Les mots se construisent sans doute à partir de ceux que l’on a entendus et lus. Avez-vous des auteurs (poètes ou non) qui vous accompagnent au quotidien ?

 

L’auteur qui m’a influencée (parmi tant d’autres) a été Philippe Jaccottet : son humilité, sa façon de se défier des images, son retrait du monde et sa recherche de l’expression juste face à la nature, ses carnets ou « semaisons », journaux poétiques. A l’époque des textes publiés aujourd’hui j’avais souvent en mémoire ses Leçons et Chants d’en bas.

Par la suite, ces dernières années, à la suite de rencontres fondatrices, j’ai été influencée essentiellement par des cinéastes. Le cinéma pour moi est un art total, englobant la poésie, associant image, texte, musique, sculpture. J’ai trouvé là un moyen d’expression relativement jeune qui m’a révélé une poésie insoupçonnée, de la Nouvelle Vague aux indépendants américains, en passant par Kiarostami ou Pasolini, les premiers Gus Van Sant ou Safdie. Après des études de lettres, c’est auprès des cinéastes que j’ai ressenti le besoin de nourrir mon regard, de l’enrichir à partir d’expériences artistiques nouvelles et parfois fulgurantes : par exemple Tarnation de Jonathan Caouette, le poétique Dolls de Kitano, les films-journaux d’Alain Cavalier, Théo Angelopoulos ou Les rencontres d’après minuit de Yann Gonzalez. Des films-poèmes, du cinéma non exclusivement narratif. Je crois que j’avais besoin de diversifier mon regard en associant le texte et l’image, et le mouvement. Et le cinéma a ensuite influencé mon écriture, m’a ouvert d’autres pistes, j’ai écrit des textes sur des films, textes poétiques et non critiques proprement dit. La première fois que j’ai réussi à sortir de cet hôpital, c’était pour aller voir Du Mali au Mississippi de Martin Scorsese, superbe documentaire sur le blues et la douleur muée en création.

 

Et pour terminer, c’est presque devenu la… coutume : si vous deviez définir la poésie en 3 mots quels seraient-ils ?

 

Au début je me suis dit que j’étais incapable de répondre à la question. Puis me sont venus l’un après l’autre trois mots.

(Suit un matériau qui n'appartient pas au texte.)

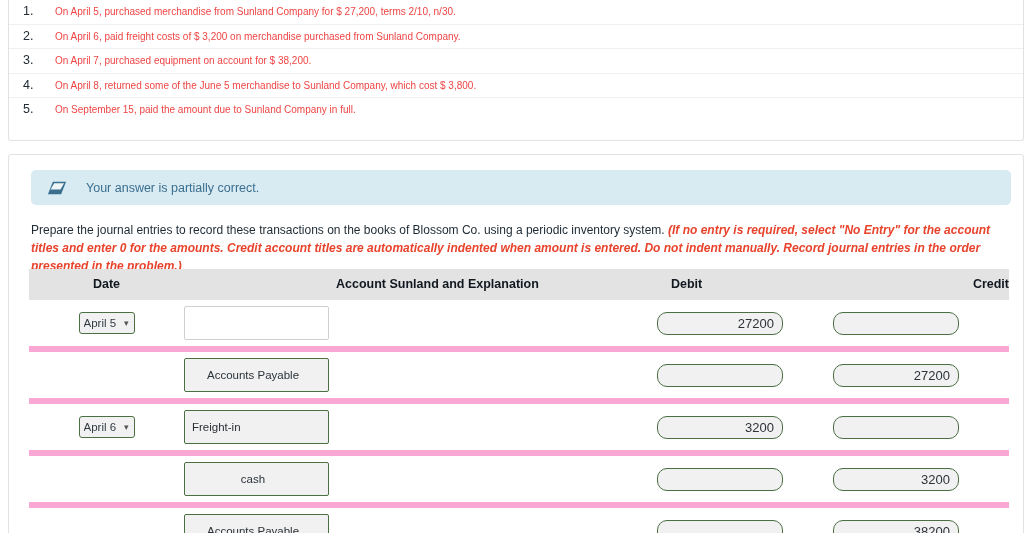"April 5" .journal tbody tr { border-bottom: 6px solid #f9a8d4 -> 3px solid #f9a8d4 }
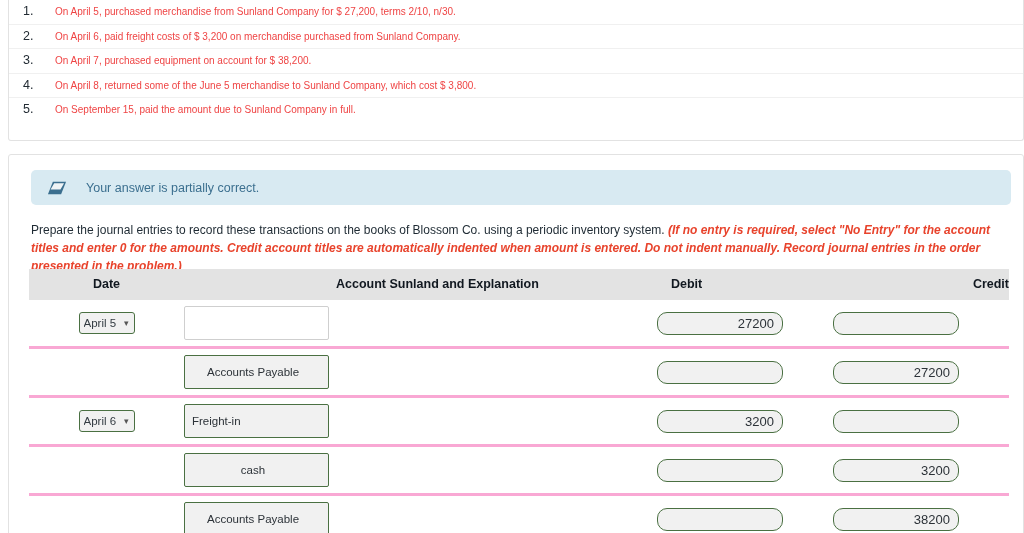"27200" input.amt-input { border-radius: 10px -> 2px; font-size: 13px -> 16px }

Création. C’est l’étymologie même de poésie. C’est aussi recréation, à partir de sa propre vie, tentative d’en faire quelque chose. La traduction de poésie aussi pour moi est création, recréation, car il faut que le texte produit « sonne » aussi bien que le texte source, trouver l’adéquation optimale entre le fond et la forme, avec d’autres sonorités, mais en gardant le même rythme. On fabrique un autre texte, sauf qu’on a des contraintes de départ, posées par l’auteur, mais qui sont fécondes et permettent de créer encore.

Langage. Rencontre avec les mots, tentative de les faire exploser et vivre différemment, travail sur la langue qui permet une sortie hors du langage courant et quotidien qui souvent perd son sens par usure.

Consolation. Au sens antique de genre littéraire qui console de la mort, sauf que ce n’est pas en mettant en avant des thèmes philosophiques, mais c’est la poésie même qui est la consolation, l’écriture même. L’époque contemporaine parlerait d’art-thérapie, mais je trouve que consolation est plus humble. Après la mort des dieux, après le saccage écologique actuel opéré par le capitalisme, la poésie est une façon d’habiter le monde (notre maison, l’oikos) qui nous console (un peu), un chemin possible, une quête salutaire.